As the funeral began, hundreds of people from all over lined the streets of Leadwood to say good-bye to a fallen hero. One thing the threat of protesters did was to bring people together to honor Bailey, said Jeff Pierce, who joined the crowd Friday morning.
Army Veteran Elijah Boyd, his wife Tiffany and their children waved a flag along Warner Road in Bailey’s honor. Boyd is in the Reserves and said he wanted to show patriotism and support.
One childhood friend said Bailey would be laughing at all the fuss over him. Friends have repeatedly said Bailey always put others before himself.
Andy Russell’s son is enlisted in the Army and serving in Iraq currently. Russell said he wanted to support Bailey and the troops because he believes in supporting the troops.
When Laura Laird’s husband returned from the Vietnam War, bottles were thrown at him, she said. On Friday, she wanted to show support for Bailey and his family.
Shanna Moore served in Operation Desert Storm and Operation Iraqi Freedom. She joined others on the streets Friday to pay respect to the family and support those who are still fighting for freedom.
“It’s an honor to be here today and stand next to so many fine Americans who chose to do the same thing today,” Moore said.
More than 135 Patriot Guard riders led the procession that escorted Bailey to Adams Cemetery.

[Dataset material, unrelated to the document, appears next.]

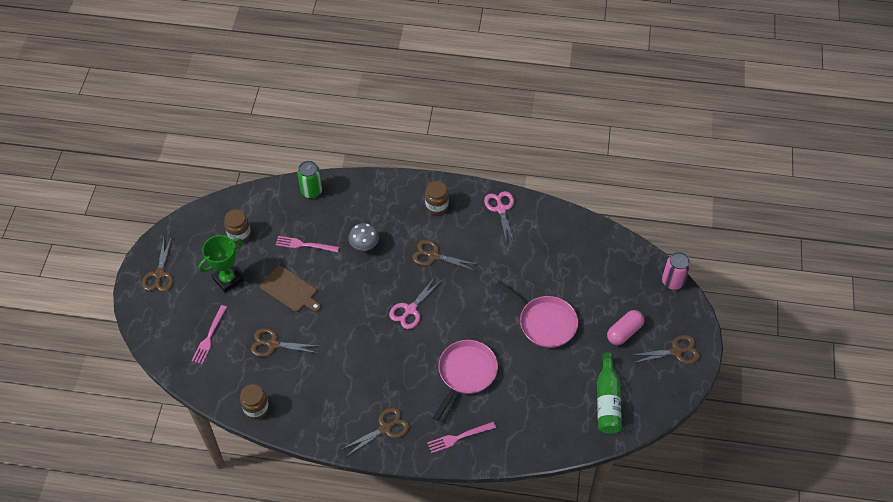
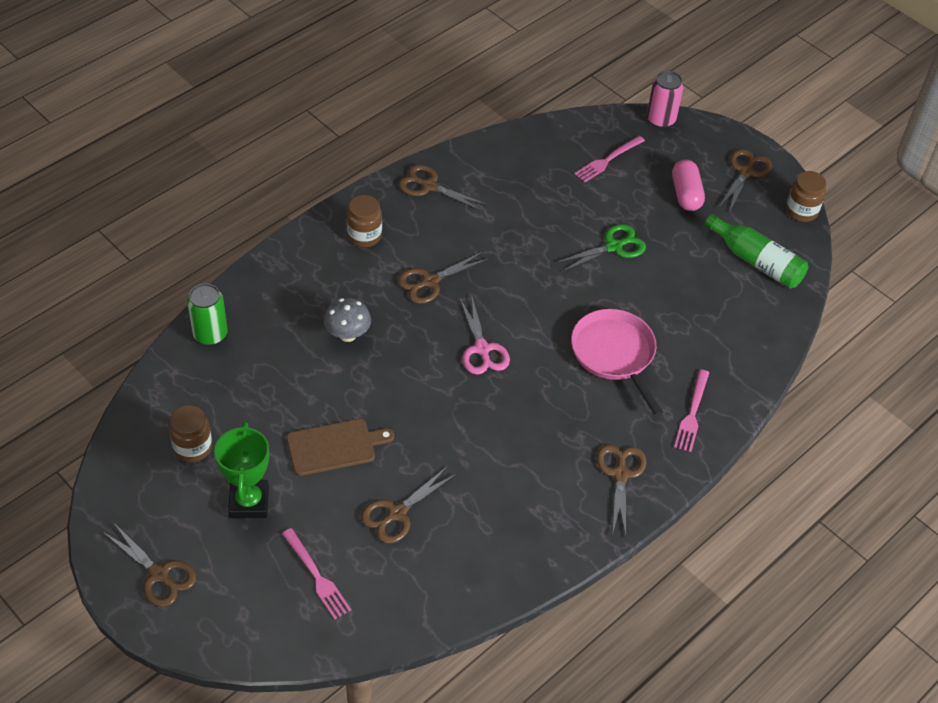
camera: 55 degrees left, 5 degrees down
brown jar [240,384,269,420] -> brown jar moved to [786,171,826,222]
pink fork [275,236,339,252] -> pink fork moved to [574,136,645,182]
pink scissors [484,191,515,244] -> brown scissors [399,164,488,212]
pink pan [496,281,578,348] -> green scissors [556,224,646,272]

Missouri State Captain Mike Gibbs said approximately 10 percent of riders make it to every funeral. He added there are 380 patriot riders in the state.
“When we did the funeral mission for Sergeant Brandon Wallace in Festus, among all the community and kids an elderly lady (was) standing on the side of the road holding a piece of white posterboard. The sign read ‘I will never forget,’” said Gibbs.
Roger Dollinger has been a member of the Patriot Guard for many years.
“I’m a veteran of the Vietnam era and I know how we were treated and along with the Patriot Guard these young men and women in this era will not be treated this way,” Dollinger said.
Bob and Susie Glassic rode with the Patriot Guard because Bob, who was the police chief in Leadwood about 20 years ago, is a Marine Corps veteran and has lost a lot of friends in the service. They said showing up in support is a small thing to do for someone who has given their life for our country.
“We definitely have a lot of respect for them,” Susie said.
The Patriot Guard held flags and lined both sides of the driveway at Adams Cemetery where Bailey’s family arrived at the burial site. They watched as Leadwood firefighters carefully passed to Marines Bailey’s flag-draped coffin from the bed of the fire truck that had carried him to the cemetery.
Six Marines slowly carried the casket to the burial site under a maroon awning. After a rifle salute and the playing of Taps, two Marines carefully removed the flag from the casket and folded it properly.
One Marine then kneeled in front of Bailey’s father, Michael, and presented him with the flag. After a few private words with the family, the Marine stood and saluted them.
Before the burial service ended, Rev. Barton reminded those present that Bailey would live on and they would some day see him again.
“This is not really good-bye,” he said.